--- DATASET EXCERPTS ---
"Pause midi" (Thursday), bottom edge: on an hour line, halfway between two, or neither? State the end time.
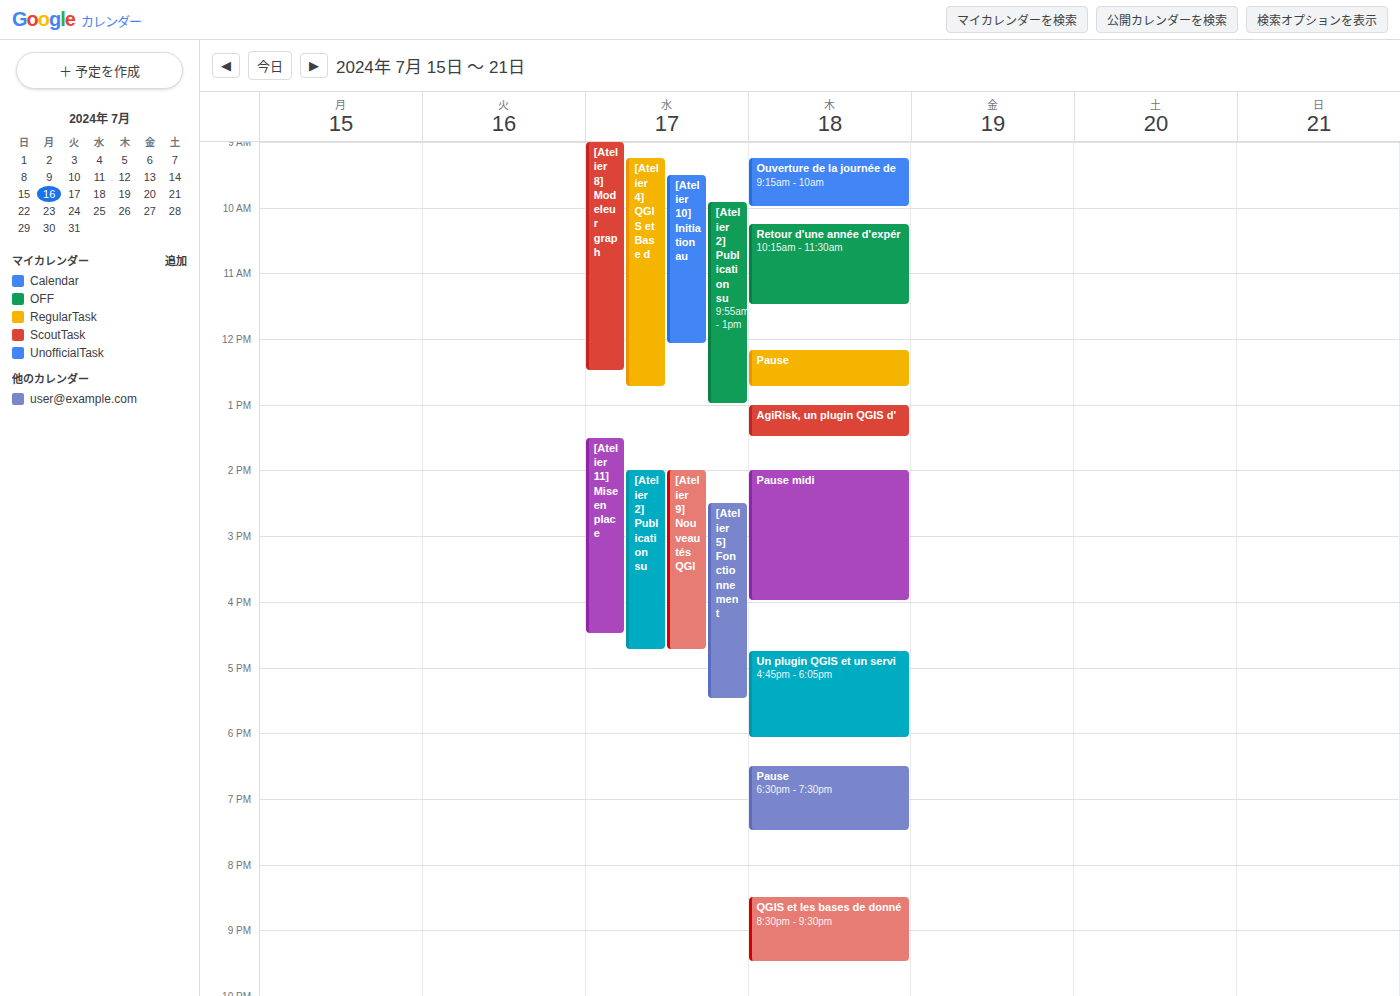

==

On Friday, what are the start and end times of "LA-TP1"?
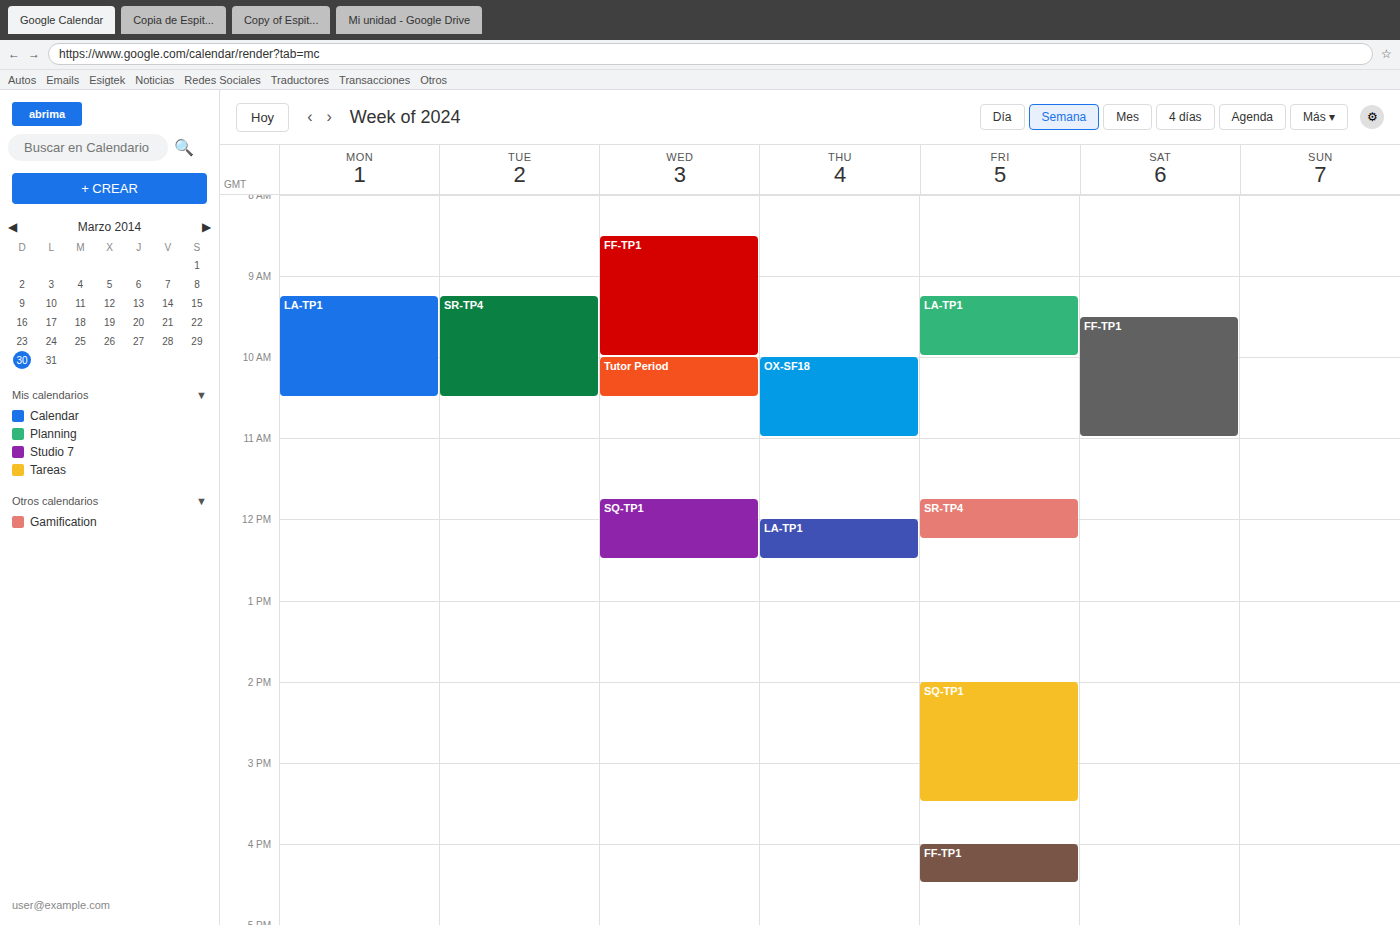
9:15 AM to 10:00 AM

--

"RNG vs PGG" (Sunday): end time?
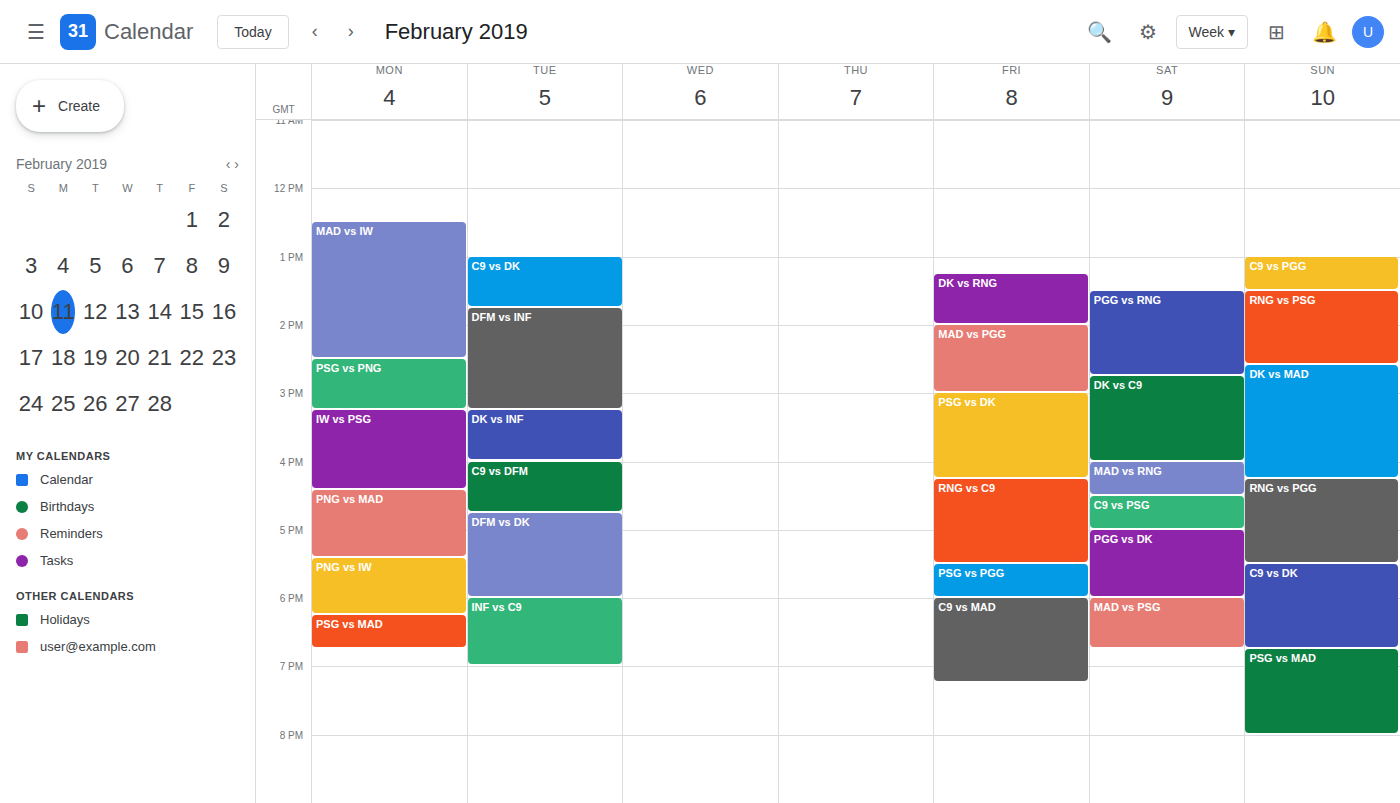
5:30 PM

--- EXERCISE ---
Display every line of the records above that contains the word "between", treating uppercase and lowercase as different.

--- FULL OUTPUT ---
"Pause midi" (Thursday), bottom edge: on an hour line, halfway between two, or neither? State the end time.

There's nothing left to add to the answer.